# 65 66 67 Ram Air pan question



## michaelfind (Dec 14, 2018)

I am fabricating a dual quad Ram Air pan for my 65 and I'm needing to know how far from the firewall the back edge of a factory pan sits.

If anyone has a few minutes to make this measurement and let me know, I would appreciate it. Tri Power or four barrel, doesn't matter as far as I can tell because the hood is still the same. If you have any other measurements to offer that might be useful, please post those as well. Pictures are great too, but I have found such variety on internet searches that I'm not sure what really represents the correct position of the pan.

Thank you all for your help.


----------



## michaelfind (Dec 14, 2018)

Well, let me clarify. I don't really mean a factory pan, but even a reproduction pan that is sitting in the factory position. I am simply asking for this measurement (see photo below). I probably got too wordy with my first request.

Please don't make me go ask at "the other forum." 😟


----------



## PontiacJim (Dec 29, 2012)

michaelfind said:


> Well, let me clarify. I don't really mean a factory pan, but even a reproduction pan that is sitting in the factory position. I am simply asking for this measurement (see photo below). I probably got too wordy with my first request.
> 
> Please don't make me go ask at "the other forum." 😟
> View attachment 150919



Check this post out. It may be what you are looking for?









Ram air dual quads?


Ok have all the pieces together to get the duals on the Tempest. Thanks to a few members added another 1/2" spacer to clear the waterneck. Picked up a GTO hood as i will need the scoop for clearance to keep it under hood.

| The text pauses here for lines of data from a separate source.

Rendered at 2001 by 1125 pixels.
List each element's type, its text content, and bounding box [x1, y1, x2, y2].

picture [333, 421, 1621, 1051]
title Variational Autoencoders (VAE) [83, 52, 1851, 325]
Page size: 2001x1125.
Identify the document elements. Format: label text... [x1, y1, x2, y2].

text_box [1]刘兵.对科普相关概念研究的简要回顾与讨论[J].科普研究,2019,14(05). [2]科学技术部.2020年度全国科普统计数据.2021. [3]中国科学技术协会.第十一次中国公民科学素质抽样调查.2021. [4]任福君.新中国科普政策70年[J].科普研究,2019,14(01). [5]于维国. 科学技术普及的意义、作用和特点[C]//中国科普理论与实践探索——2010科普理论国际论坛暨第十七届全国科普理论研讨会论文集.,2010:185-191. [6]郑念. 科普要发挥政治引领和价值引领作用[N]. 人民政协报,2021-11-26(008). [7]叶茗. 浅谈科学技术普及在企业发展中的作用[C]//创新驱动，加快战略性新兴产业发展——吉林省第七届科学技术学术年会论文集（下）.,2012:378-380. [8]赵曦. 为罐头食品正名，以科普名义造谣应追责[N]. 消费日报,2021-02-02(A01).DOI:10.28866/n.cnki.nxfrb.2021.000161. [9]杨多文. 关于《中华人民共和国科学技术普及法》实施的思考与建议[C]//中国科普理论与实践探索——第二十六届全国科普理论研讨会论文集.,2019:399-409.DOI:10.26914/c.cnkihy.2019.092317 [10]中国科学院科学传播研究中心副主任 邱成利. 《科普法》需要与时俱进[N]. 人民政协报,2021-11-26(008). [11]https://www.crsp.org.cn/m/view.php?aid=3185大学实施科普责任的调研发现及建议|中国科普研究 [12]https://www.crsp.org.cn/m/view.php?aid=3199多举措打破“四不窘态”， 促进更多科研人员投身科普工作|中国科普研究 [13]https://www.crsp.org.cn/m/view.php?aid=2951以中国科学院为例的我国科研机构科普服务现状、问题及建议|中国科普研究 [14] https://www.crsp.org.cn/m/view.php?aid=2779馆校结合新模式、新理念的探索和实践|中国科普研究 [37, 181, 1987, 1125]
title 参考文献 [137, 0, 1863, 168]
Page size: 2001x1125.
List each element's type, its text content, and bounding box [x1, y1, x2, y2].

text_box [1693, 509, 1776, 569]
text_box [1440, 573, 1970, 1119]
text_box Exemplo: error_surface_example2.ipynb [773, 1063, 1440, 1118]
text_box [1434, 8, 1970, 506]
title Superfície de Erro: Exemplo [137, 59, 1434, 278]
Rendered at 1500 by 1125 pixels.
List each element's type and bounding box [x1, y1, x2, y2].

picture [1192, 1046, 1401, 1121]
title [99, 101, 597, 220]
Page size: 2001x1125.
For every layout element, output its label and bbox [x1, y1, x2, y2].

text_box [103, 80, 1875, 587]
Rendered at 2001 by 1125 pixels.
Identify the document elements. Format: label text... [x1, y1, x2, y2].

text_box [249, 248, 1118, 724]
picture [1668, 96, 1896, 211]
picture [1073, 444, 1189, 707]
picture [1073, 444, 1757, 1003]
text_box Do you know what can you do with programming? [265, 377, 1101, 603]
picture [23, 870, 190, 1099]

Appears that someone got it stuck at some time and used the can...




www.gtoforum.com


----------



## michaelfind (Dec 14, 2018)

PontiacJim said:


> Check this post out. It may be what you are looking for?
> 
> 
> 
> ...


Thank you, Jim, for responding to my question. Thanks for the link too. I have read through that thread several times and examined his helpful pictures, but because he is using a different manifold and carburetors, I suspect his measurements would not work out for my purposes. I sent instig8tor a question about this a couple of years ago but he never responded. It looks like he hasn't visited the forum since late 2020. I hope he is alive and well.

I guess I'll go get bullied over at the other forum, but maybe get an answer for my efforts. 😕


----------